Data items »
····················

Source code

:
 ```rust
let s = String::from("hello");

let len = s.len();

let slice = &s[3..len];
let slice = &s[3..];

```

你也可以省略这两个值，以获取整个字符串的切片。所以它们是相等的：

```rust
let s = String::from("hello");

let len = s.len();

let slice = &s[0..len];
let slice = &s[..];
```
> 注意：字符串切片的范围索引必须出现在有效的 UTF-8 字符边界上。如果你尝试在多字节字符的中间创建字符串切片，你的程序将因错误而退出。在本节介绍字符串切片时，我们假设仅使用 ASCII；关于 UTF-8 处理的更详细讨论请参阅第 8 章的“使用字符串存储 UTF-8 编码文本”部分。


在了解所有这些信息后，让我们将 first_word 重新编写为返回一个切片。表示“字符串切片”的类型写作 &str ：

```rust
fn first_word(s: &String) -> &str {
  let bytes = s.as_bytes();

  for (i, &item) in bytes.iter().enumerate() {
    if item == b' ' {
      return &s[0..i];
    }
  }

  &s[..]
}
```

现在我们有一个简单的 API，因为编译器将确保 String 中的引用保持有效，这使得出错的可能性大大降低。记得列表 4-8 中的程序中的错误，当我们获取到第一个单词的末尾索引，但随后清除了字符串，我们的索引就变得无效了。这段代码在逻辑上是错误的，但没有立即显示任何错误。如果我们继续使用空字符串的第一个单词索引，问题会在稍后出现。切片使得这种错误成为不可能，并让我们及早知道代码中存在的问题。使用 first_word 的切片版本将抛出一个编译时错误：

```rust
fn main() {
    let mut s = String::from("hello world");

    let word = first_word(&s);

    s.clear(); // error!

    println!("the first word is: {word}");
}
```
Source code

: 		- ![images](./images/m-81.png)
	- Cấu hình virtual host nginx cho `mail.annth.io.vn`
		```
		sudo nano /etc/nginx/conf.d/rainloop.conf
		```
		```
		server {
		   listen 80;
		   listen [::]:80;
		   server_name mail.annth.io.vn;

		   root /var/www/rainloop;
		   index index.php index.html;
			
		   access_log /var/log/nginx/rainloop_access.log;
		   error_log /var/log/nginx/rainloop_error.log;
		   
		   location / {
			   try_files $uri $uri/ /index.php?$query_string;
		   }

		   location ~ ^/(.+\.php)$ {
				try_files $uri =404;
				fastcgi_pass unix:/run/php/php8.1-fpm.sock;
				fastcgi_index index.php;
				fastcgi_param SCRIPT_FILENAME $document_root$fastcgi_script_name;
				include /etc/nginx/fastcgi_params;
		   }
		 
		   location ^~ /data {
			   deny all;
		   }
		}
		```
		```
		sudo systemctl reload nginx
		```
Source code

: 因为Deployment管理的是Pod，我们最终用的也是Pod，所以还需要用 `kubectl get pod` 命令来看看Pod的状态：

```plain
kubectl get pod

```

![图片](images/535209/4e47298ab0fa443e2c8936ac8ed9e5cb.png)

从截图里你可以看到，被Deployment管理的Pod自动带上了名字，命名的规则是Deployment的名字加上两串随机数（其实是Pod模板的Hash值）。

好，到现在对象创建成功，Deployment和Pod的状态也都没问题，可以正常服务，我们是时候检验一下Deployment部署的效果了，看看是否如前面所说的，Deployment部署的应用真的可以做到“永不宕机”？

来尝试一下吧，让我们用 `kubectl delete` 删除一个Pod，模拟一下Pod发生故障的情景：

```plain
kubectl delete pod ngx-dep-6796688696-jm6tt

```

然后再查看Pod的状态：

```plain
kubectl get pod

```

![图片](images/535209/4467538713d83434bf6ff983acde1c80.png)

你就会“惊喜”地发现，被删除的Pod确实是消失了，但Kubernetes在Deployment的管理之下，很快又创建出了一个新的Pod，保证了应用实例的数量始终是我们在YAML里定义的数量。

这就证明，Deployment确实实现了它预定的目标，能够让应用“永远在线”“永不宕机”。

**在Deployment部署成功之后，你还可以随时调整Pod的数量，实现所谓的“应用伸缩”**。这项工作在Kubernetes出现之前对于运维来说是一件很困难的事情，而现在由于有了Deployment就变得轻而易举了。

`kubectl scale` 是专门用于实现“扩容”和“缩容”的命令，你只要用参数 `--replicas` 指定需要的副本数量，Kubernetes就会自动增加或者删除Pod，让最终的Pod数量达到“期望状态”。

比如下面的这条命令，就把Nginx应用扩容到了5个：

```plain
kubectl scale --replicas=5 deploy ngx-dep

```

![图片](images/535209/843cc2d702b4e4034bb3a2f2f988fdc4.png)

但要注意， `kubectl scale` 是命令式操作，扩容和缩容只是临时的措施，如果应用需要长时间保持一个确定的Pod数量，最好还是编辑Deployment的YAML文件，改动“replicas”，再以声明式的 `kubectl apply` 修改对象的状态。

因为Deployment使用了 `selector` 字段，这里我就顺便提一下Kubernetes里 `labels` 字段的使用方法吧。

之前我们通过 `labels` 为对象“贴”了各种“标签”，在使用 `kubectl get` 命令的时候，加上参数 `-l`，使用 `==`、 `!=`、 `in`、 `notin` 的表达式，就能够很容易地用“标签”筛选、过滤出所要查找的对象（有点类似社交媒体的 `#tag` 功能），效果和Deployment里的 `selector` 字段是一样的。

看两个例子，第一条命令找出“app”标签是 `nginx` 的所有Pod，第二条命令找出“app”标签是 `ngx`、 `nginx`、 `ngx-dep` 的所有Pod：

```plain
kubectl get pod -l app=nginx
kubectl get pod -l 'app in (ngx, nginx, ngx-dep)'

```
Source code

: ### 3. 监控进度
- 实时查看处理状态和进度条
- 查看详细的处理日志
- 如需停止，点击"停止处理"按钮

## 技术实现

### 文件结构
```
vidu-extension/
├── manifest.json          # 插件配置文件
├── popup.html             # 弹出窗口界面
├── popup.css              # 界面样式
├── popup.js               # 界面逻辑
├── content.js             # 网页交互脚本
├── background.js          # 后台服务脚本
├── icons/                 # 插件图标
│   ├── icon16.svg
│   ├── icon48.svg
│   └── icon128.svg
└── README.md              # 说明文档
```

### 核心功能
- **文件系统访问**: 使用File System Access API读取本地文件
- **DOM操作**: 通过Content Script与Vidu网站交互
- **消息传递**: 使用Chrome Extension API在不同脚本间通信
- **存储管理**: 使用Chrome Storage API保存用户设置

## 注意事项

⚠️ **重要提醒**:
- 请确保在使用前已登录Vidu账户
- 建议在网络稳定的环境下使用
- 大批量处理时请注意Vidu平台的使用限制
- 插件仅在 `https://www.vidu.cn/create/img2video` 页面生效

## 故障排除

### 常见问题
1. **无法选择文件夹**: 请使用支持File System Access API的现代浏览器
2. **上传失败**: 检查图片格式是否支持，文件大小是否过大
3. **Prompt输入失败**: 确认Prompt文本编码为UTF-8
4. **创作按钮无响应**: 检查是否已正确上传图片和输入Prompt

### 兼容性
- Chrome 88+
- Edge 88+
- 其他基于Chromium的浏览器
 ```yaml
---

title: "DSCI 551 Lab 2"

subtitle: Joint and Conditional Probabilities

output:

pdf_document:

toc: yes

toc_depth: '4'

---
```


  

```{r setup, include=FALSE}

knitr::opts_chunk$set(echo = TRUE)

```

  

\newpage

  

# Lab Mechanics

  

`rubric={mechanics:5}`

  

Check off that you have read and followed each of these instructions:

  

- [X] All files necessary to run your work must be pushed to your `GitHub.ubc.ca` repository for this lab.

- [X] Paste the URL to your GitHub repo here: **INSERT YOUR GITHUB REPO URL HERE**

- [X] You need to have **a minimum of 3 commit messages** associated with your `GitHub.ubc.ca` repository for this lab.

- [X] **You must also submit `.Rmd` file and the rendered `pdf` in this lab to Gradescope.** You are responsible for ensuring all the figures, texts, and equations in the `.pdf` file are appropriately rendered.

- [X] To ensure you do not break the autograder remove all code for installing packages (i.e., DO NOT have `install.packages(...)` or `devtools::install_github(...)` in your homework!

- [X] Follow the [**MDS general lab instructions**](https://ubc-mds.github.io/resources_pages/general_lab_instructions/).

····················

THE TASK » Report all lines in the records that include the string "popup".

PROBLEM SOLUTION »
├── popup.html             # 弹出窗口界面
├── popup.css              # 界面样式
├── popup.js               # 界面逻辑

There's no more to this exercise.